Within weeks of this groundbreaking discovery, scientists at the Whitehead
Institute in Cambridge, Mass., announced that they'd used these new,
reprogrammed cells to cure sickle-cell anemia - in mice, anyway.
But such developments aren't likely to have much effect on those determined
to experiment on human embryos. Scientific achievement, fame and fortune,
the chance to make good by doing good, or just the urge to satisfy human
curiosity, will continue to spur the race to the top of this particularly
greasy pole.
Those who oppose cloning human embryos in order to destroy them for purposes
of scientific research will still be called anti-science, or be accused of
being callous to the plight of patients who might be cured by the results of
such research. But, to quote James Thomson, a leading researcher in the
field, "If human embryonic stem cell research does not make you at least a
little uncomfortable, you have not thought about it enough."
Some of the same arguments once used against experimentation with embryonic
stem cells - for example, that it might result in deformations - are now
being rolled out against the new, artificially created ones.
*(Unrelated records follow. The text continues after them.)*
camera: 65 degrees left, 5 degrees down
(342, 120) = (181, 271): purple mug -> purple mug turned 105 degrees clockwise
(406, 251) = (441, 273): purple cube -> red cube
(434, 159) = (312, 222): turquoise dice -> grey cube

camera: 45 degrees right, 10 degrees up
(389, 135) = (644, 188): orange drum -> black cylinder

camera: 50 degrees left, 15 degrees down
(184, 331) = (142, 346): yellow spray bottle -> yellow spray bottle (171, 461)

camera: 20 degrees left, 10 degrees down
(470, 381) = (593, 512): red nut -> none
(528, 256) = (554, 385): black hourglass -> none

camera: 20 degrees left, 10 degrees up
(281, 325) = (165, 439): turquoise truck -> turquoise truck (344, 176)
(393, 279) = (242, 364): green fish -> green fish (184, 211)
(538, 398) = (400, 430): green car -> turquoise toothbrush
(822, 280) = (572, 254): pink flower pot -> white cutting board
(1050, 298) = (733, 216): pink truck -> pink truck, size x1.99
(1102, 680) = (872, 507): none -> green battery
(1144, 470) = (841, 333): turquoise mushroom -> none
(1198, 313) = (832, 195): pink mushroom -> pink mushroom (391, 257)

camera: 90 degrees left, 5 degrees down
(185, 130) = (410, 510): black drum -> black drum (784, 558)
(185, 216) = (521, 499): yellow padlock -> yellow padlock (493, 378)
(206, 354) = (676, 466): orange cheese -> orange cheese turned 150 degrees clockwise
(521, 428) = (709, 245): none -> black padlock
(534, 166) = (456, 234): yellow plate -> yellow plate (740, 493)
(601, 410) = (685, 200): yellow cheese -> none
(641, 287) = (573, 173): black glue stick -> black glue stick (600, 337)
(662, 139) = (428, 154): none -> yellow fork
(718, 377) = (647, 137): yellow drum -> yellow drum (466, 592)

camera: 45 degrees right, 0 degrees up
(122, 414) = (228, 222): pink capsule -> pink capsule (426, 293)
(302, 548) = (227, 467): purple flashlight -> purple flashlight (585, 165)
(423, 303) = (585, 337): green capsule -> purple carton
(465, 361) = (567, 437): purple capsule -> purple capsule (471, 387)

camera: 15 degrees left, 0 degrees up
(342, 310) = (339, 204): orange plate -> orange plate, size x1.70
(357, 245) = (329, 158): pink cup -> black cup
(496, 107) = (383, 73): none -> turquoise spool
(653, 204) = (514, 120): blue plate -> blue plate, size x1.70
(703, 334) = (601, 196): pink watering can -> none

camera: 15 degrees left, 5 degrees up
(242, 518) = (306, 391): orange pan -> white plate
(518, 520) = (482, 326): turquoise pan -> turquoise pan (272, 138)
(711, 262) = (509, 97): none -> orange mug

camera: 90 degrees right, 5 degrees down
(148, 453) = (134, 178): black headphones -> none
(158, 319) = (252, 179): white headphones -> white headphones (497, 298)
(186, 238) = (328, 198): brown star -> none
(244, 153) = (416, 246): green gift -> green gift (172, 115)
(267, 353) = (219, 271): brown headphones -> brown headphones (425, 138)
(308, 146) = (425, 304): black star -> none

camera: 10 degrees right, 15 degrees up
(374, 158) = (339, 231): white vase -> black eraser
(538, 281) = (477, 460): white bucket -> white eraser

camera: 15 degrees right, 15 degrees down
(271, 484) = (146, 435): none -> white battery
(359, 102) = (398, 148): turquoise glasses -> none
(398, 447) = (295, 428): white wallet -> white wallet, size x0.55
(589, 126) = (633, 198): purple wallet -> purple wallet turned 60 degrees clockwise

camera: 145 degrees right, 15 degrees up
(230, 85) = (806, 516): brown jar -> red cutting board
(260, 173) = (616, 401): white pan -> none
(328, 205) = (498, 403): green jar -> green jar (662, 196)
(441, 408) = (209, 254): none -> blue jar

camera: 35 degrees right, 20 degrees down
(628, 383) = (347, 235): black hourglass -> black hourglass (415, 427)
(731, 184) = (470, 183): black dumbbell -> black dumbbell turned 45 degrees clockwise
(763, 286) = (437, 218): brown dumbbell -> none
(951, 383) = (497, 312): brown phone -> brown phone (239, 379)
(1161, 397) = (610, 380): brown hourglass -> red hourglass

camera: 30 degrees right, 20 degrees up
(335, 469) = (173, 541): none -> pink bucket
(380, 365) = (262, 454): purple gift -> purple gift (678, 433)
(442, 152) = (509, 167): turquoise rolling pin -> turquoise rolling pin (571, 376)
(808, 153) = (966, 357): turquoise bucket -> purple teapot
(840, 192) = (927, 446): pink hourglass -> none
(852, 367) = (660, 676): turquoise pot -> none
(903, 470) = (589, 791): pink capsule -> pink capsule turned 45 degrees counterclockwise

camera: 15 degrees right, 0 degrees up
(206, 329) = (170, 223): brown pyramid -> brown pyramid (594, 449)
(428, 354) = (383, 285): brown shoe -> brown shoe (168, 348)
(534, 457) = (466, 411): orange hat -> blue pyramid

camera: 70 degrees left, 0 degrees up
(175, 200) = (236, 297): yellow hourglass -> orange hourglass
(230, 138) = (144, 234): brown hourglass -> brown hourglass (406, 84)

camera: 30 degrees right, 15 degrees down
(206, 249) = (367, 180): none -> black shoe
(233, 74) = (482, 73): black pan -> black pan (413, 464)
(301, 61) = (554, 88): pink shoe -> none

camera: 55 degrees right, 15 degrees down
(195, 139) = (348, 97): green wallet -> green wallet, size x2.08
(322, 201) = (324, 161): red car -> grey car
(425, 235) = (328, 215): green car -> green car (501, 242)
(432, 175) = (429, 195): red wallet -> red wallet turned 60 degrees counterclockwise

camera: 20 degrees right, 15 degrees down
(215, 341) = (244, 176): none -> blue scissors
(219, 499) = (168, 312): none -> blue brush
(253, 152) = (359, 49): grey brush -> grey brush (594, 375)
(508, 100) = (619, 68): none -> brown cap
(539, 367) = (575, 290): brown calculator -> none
To quote a group of distinguished stem cell researchers, including the
Japanese scientist who helped produce this new kind of stem cell, "We hold
that research into all avenues of human stem-cell research must proceed
together."
The debate over the uses and abuses of embryonic stem cells will doubtless
get even more involved, but it's not about to conclude. For every Thou Shalt
Not, there will always be those who, like the serpent, whisper: Thou Shalt!
Like stem cells, maybe that's part of human nature, too.